Yeh, Alice
Alice Yeh (née Yook-Lin Gee) was born in Victoria, British Columbia on October 10, 1919. Alice’s mother, Gee Wong Moey, was widowed in the early 1920s and rented rooms in her house to support the family. The house became a hub of activity in Victoria’s Chinese community. For instance, Alice and her friends used the house as a meeting place for a youth forum, which staged dramatic productions and conducted neighbourhood tours in Chinatown to combat negative stereotypes and raise funds for charitable causes. Alice was extremely active in both her community life and work life. She worked for the postal censorship department in Ottawa, Ontario during World War Two, served as a private secretary to the Taiwanese Ambassador to Japan in the early 1950s, and worked as a social worker for the Catholic Children’s Aid Society in Toronto until her retirement. She also led the Young Women’s Guild at the Chinese Presbyterian Church in Toronto, Ontario, and was an organizer for Canadian branches of the Kuomintang (Nationalist) party. At the time of the interview, Alice resided in Etobicoke, Ontario.
In the late 1930s, Alice Yeh helped to form the Chinese Canadian Youth form, whose aim was to promote better relations between Chinese Canadians and non-Chinese Canadians. The founding members of the group included: Dora Hope, Bessie Hope, Douglas Jung, Ying Hope, May Ngai, and Joan Louie.

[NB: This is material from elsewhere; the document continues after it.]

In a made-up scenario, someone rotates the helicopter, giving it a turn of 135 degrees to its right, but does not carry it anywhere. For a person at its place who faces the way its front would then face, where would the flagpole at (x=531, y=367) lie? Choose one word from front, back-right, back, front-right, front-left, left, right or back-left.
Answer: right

The group wrote and staged Chinese dramas for non-Chinese audiences, also raising funds for charitable causes. They borrowed costumes from a Cantonese Opera Troupe and hired a professional choreographer to assist with their productions. Alice claims that mainstream Canadian society viewed Chinese culture with suspicion because of negative Hollywood stereotypes. These plays were designed to dispel the myth of ‘cloak and dagger’ Chinese culture and replace it with positive images.